_SOURCE TEXT_
┏━━
After finishing school, Koch moved to the US to study computer science at New York University. While in New York, she also trained at the Upright Citizens Brigade Theatre. She returned to the UK in 2014 and went on to obtain a Master's degree in the Social Science of the Internet from Keble College, Oxford, with parasocial relationships as her specialist area of study. She continued her comedy training in London at Soho Theatre and The Free Association.

In 2026, Koch was studying for a PhD in Human-Computer Interaction at University College London.

==Career==
Koch performed at the Edinburgh Fringe Festival for the first time in 2016, in the show Me, Me, Me with fellow comedians Ryan Bridge and Charlie Ringe. She returned to Edinburgh the following year in two shows: 'Data Night', written by Koch, and performed by her and comedian Catherine Brinkworth, and Good Vibes, with comedian Heather Shaw. In 2018, she was nominated for Best Newcomer at the Edinburgh Comedy Awards for her debut hour, Fight. She was named Quantum Leopard Champion of Champions for 2018, jointly with Zoë Tomalin.

Koch regularly appears in line-ups for charity shows, most notably hosting Canned Laughter's Karaoke Roulette.
┗━━
_TASK OBJECTIVE_
According to the text about Koch's education and comedy career, which show earned her a Best Newcomer nomination at the Edinburgh Comedy Awards?

_RECORDED DATA_
┏━━
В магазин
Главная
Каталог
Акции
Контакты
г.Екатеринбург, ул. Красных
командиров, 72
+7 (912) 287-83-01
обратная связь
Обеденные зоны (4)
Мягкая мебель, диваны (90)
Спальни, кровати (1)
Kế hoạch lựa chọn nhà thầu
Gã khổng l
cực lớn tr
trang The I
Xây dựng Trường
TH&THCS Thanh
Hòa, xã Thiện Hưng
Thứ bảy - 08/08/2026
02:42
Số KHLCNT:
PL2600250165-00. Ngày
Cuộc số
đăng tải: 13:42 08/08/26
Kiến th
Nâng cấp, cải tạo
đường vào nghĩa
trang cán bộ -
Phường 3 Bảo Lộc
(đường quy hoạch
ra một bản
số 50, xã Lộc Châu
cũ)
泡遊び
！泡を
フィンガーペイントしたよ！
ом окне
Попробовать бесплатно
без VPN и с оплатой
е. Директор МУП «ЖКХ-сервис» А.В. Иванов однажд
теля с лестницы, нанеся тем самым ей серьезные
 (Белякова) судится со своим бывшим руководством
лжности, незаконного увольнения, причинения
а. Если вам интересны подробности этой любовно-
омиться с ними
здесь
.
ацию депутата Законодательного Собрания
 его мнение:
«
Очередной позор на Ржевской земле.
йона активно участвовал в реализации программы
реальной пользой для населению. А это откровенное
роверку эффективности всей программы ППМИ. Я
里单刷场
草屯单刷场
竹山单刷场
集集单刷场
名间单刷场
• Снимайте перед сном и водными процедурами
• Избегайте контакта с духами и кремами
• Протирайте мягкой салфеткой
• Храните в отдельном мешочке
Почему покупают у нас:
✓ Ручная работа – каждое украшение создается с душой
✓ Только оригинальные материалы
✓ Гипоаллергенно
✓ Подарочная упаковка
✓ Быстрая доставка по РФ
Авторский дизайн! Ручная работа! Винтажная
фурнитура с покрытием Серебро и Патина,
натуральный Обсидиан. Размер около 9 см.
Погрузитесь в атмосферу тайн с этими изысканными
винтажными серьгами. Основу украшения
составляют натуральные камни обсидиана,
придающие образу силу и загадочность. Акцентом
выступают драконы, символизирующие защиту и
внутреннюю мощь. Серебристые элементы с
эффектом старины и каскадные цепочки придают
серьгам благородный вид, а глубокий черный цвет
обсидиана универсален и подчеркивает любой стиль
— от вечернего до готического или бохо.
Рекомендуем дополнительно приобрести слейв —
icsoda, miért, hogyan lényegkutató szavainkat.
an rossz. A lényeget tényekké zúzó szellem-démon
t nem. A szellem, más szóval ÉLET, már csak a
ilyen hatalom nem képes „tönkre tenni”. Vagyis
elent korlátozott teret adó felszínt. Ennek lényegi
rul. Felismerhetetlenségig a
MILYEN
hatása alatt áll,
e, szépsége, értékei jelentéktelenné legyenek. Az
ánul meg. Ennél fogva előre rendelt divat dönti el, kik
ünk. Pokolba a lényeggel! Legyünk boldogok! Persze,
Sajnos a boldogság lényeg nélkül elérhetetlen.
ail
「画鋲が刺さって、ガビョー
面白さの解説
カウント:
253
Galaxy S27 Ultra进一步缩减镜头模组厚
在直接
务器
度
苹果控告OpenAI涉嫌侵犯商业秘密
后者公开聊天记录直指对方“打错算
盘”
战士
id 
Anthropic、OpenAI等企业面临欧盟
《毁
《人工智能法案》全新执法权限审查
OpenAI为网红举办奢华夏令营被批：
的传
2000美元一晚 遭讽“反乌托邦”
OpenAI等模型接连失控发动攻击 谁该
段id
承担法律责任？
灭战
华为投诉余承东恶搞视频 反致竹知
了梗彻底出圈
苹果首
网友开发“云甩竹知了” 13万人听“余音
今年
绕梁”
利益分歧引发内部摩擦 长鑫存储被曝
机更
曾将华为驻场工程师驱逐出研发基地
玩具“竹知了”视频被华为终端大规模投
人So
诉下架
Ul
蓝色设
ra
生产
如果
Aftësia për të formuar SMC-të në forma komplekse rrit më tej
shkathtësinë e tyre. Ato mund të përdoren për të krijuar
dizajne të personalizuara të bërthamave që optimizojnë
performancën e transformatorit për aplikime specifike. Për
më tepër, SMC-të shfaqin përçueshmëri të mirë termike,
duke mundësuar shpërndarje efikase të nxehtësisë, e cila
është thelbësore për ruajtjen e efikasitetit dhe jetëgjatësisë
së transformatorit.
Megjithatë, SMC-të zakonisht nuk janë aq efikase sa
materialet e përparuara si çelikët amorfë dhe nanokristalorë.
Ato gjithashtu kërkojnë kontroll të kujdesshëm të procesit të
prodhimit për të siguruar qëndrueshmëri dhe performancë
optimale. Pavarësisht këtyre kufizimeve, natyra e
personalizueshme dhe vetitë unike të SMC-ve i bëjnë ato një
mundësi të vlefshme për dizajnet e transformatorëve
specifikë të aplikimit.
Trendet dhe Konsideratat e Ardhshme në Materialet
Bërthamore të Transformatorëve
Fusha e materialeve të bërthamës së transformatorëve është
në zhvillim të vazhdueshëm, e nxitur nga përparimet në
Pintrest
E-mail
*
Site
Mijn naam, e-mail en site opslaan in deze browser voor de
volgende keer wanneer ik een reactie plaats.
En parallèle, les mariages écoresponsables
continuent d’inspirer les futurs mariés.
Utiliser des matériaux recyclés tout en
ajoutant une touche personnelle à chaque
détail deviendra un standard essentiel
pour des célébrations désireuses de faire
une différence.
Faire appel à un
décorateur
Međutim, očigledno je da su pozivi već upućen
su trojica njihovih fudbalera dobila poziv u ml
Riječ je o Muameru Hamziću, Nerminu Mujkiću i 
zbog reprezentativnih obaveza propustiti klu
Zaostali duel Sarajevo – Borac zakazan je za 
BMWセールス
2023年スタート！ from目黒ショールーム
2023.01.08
┗━━
_ANSWER TO THE PROBLEM_
Her debut hour, Fight, in 2018.